Drive to Survive, Season 4, Netflix review - bitter rivalries on and off the track | reviews, news & interviews
Drive to Survive, Season 4, Netflix review - bitter rivalries on and off the track
Drive to Survive, Season 4, Netflix review - bitter rivalries on and off the track
Ratings-grabbing F1 docuseries revisits the explosive 2021 campaign
Netflix’s fly-on-the-pitwall series has rapidly established itself as a vital ingredient in the tapestry of Formula One coverage, and is credited with giving the sport a huge boost in visibility and popularity, not least in the USA. This fourth outing (now featuring even more undeleted expletives than ever) takes a look back at 2021’s dramatic racing season, which ended in uproar and controversy in Abu Dhabi last December.
The headline event of the year was the increasingly bitter struggle between Mercedes and Red Bull, as they battled to win the driver’s and constructors’ titles. Max Verstappen’s much-improved Red Bull car had immediately put Mercedes under pressure, even if Mercedes ace Lewis Hamilton managed to snatch a dramatic win in the opening race in Bahrain. The contest see-sawed tensely throughout the year, bringing the duelling duo to the final race equal on 369.5 points each.
Verstappen eventually took the title thanks to a novel – indeed, illegitimate – interpretation of the rules by race director Michael Masi, which basically handed him the win in Abu Dhabi on a plate. Given the extraordinary access the Netflix crew were granted, it's disappointing that there's no attempt to throw any new light on how this unprecedented brouhaha unfolded. Still, this was just the culmination of a crescendo of psychodramas which gave the season its compulsive edge. Hamilton and Verstappen’s rivalry provoked two spectacular crashes, the one at Monza causing Verstappen’s car to land on top of Hamilton and leave tyre marks on his helmet.

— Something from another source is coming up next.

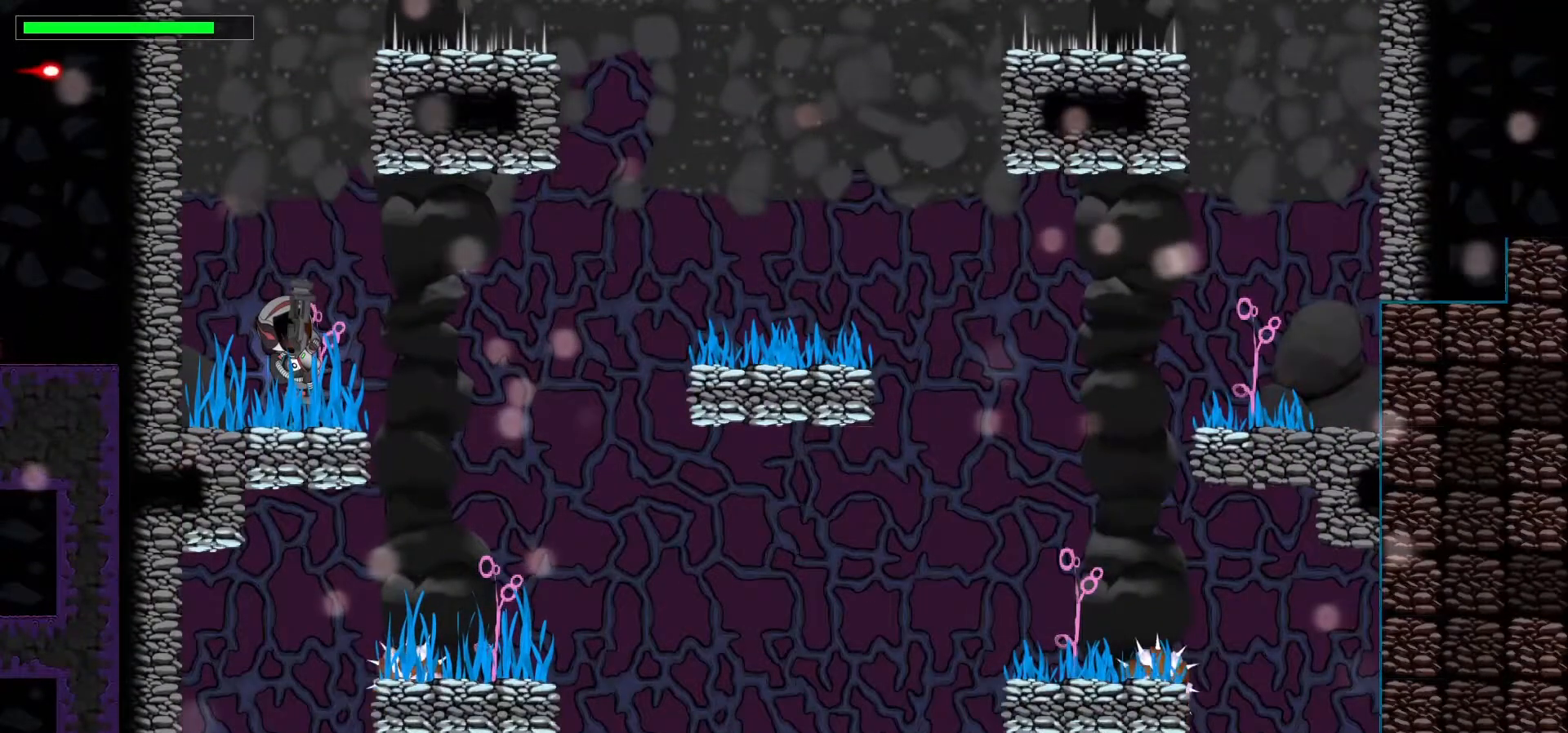
{"keys": ["right", "up"], "events": [[133, "c", "down"], [250, "right", "down"], [300, "c", "up"], [300, "f1", "down"], [400, "f1", "up"]]}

Meanwhile, the rivalry between Mercedes boss Toto Wolff and his Red Bull counterpart Christian Horner reached poisonous proportions, with the pitbull-like Horner stomping around the pitlane growling menacingly that “we’ll get the fuckers next weekend.” The mood is best expressed here in the scene where the pair hold a joint press conference. Asked whether there is still mutual respect between them, there’s a long silence while neither will answer the question. Horner eventually grunts that “there is no relationship” between them. To ease the teeth-gritting tensions of his job, we see Horner taking bucolic horse-rides in the Oxfordshire countryside with his wife Geri “Ginger Spice” Halliwell.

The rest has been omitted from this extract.